LISTED ENTRIES:
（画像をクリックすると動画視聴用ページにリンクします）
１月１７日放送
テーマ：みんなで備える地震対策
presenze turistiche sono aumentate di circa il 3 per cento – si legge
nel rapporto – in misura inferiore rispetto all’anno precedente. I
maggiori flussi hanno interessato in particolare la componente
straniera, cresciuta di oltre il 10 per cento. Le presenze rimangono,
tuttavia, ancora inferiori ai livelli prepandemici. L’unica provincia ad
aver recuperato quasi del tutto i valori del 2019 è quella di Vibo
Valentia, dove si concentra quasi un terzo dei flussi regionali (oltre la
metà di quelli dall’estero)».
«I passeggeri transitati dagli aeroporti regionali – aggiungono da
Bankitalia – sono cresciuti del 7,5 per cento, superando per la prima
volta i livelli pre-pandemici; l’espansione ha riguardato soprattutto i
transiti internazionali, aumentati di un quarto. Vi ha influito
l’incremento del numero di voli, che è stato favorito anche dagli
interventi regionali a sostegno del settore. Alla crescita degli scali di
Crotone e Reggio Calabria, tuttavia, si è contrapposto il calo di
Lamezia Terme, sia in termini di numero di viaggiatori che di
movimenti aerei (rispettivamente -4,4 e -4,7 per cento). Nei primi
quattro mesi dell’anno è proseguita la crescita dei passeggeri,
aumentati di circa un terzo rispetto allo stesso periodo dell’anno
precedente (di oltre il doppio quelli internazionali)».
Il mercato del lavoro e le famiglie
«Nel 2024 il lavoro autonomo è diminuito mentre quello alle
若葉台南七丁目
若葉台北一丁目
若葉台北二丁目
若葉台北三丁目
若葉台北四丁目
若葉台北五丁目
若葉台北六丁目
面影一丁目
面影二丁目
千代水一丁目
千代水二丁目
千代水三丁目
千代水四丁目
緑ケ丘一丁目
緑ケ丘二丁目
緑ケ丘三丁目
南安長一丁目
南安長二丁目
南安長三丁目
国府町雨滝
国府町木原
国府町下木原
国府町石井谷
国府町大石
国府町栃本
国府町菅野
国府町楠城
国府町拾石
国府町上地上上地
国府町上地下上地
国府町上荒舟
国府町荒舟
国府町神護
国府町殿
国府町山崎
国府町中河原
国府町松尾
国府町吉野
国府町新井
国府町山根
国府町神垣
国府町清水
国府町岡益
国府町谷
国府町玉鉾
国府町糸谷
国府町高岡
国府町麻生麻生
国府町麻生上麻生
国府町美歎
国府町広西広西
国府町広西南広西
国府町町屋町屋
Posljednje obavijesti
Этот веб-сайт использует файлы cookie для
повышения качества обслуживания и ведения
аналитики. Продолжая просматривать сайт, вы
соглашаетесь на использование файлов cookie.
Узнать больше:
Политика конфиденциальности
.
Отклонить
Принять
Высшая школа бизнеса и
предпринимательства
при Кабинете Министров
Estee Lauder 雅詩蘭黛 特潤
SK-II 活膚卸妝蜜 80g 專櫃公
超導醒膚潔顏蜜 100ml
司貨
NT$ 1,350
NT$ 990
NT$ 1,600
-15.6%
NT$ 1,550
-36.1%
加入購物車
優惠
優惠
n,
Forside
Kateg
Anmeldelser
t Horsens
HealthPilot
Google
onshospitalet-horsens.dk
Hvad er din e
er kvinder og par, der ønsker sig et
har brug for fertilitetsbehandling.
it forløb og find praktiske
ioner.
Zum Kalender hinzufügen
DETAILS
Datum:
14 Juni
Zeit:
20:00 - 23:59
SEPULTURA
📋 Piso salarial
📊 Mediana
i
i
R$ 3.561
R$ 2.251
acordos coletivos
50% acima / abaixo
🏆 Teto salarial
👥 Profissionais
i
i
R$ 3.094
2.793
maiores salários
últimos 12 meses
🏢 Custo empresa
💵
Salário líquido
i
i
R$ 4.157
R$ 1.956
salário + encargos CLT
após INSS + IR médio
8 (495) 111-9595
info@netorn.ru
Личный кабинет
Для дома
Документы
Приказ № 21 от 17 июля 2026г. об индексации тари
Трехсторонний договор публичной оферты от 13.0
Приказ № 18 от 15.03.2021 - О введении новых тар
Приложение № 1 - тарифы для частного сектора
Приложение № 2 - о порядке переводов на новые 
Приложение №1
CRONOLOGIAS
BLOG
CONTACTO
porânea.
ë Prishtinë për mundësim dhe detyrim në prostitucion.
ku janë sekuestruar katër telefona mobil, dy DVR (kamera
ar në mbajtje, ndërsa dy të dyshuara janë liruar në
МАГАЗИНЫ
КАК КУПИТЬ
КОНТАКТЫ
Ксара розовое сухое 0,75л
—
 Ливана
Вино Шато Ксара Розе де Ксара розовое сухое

WHAT TO DO: Copy the data above again, renaming "Bankitalia" to "Banca d’Italia" wherever it appears and leaving every other character as it is.

EXERCISE SOLUTION:
（画像をクリックすると動画視聴用ページにリンクします）
１月１７日放送
テーマ：みんなで備える地震対策
presenze turistiche sono aumentate di circa il 3 per cento – si legge
nel rapporto – in misura inferiore rispetto all’anno precedente. I
maggiori flussi hanno interessato in particolare la componente
straniera, cresciuta di oltre il 10 per cento. Le presenze rimangono,
tuttavia, ancora inferiori ai livelli prepandemici. L’unica provincia ad
aver recuperato quasi del tutto i valori del 2019 è quella di Vibo
Valentia, dove si concentra quasi un terzo dei flussi regionali (oltre la
metà di quelli dall’estero)».
«I passeggeri transitati dagli aeroporti regionali – aggiungono da
Banca d’Italia – sono cresciuti del 7,5 per cento, superando per la prima
volta i livelli pre-pandemici; l’espansione ha riguardato soprattutto i
transiti internazionali, aumentati di un quarto. Vi ha influito
l’incremento del numero di voli, che è stato favorito anche dagli
interventi regionali a sostegno del settore. Alla crescita degli scali di
Crotone e Reggio Calabria, tuttavia, si è contrapposto il calo di
Lamezia Terme, sia in termini di numero di viaggiatori che di
movimenti aerei (rispettivamente -4,4 e -4,7 per cento). Nei primi
quattro mesi dell’anno è proseguita la crescita dei passeggeri,
aumentati di circa un terzo rispetto allo stesso periodo dell’anno
precedente (di oltre il doppio quelli internazionali)».
Il mercato del lavoro e le famiglie
«Nel 2024 il lavoro autonomo è diminuito mentre quello alle
若葉台南七丁目
若葉台北一丁目
若葉台北二丁目
若葉台北三丁目
若葉台北四丁目
若葉台北五丁目
若葉台北六丁目
面影一丁目
面影二丁目
千代水一丁目
千代水二丁目
千代水三丁目
千代水四丁目
緑ケ丘一丁目
緑ケ丘二丁目
緑ケ丘三丁目
南安長一丁目
南安長二丁目
南安長三丁目
国府町雨滝
国府町木原
国府町下木原
国府町石井谷
国府町大石
国府町栃本
国府町菅野
国府町楠城
国府町拾石
国府町上地上上地
国府町上地下上地
国府町上荒舟
国府町荒舟
国府町神護
国府町殿
国府町山崎
国府町中河原
国府町松尾
国府町吉野
国府町新井
国府町山根
国府町神垣
国府町清水
国府町岡益
国府町谷
国府町玉鉾
国府町糸谷
国府町高岡
国府町麻生麻生
国府町麻生上麻生
国府町美歎
国府町広西広西
国府町広西南広西
国府町町屋町屋
Posljednje obavijesti
Этот веб-сайт использует файлы cookie для
повышения качества обслуживания и ведения
аналитики. Продолжая просматривать сайт, вы
соглашаетесь на использование файлов cookie.
Узнать больше:
Политика конфиденциальности
.
Отклонить
Принять
Высшая школа бизнеса и
предпринимательства
при Кабинете Министров
Estee Lauder 雅詩蘭黛 特潤
SK-II 活膚卸妝蜜 80g 專櫃公
超導醒膚潔顏蜜 100ml
司貨
NT$ 1,350
NT$ 990
NT$ 1,600
-15.6%
NT$ 1,550
-36.1%
加入購物車
優惠
優惠
n,
Forside
Kateg
Anmeldelser
t Horsens
HealthPilot
Google
onshospitalet-horsens.dk
Hvad er din e
er kvinder og par, der ønsker sig et
har brug for fertilitetsbehandling.
it forløb og find praktiske
ioner.
Zum Kalender hinzufügen
DETAILS
Datum:
14 Juni
Zeit:
20:00 - 23:59
SEPULTURA
📋 Piso salarial
📊 Mediana
i
i
R$ 3.561
R$ 2.251
acordos coletivos
50% acima / abaixo
🏆 Teto salarial
👥 Profissionais
i
i
R$ 3.094
2.793
maiores salários
últimos 12 meses
🏢 Custo empresa
💵
Salário líquido
i
i
R$ 4.157
R$ 1.956
salário + encargos CLT
após INSS + IR médio
8 (495) 111-9595
info@netorn.ru
Личный кабинет
Для дома
Документы
Приказ № 21 от 17 июля 2026г. об индексации тари
Трехсторонний договор публичной оферты от 13.0
Приказ № 18 от 15.03.2021 - О введении новых тар
Приложение № 1 - тарифы для частного сектора
Приложение № 2 - о порядке переводов на новые 
Приложение №1
CRONOLOGIAS
BLOG
CONTACTO
porânea.
ë Prishtinë për mundësim dhe detyrim në prostitucion.
ku janë sekuestruar katër telefona mobil, dy DVR (kamera
ar në mbajtje, ndërsa dy të dyshuara janë liruar në
МАГАЗИНЫ
КАК КУПИТЬ
КОНТАКТЫ
Ксара розовое сухое 0,75л
—
 Ливана
Вино Шато Ксара Розе де Ксара розовое сухое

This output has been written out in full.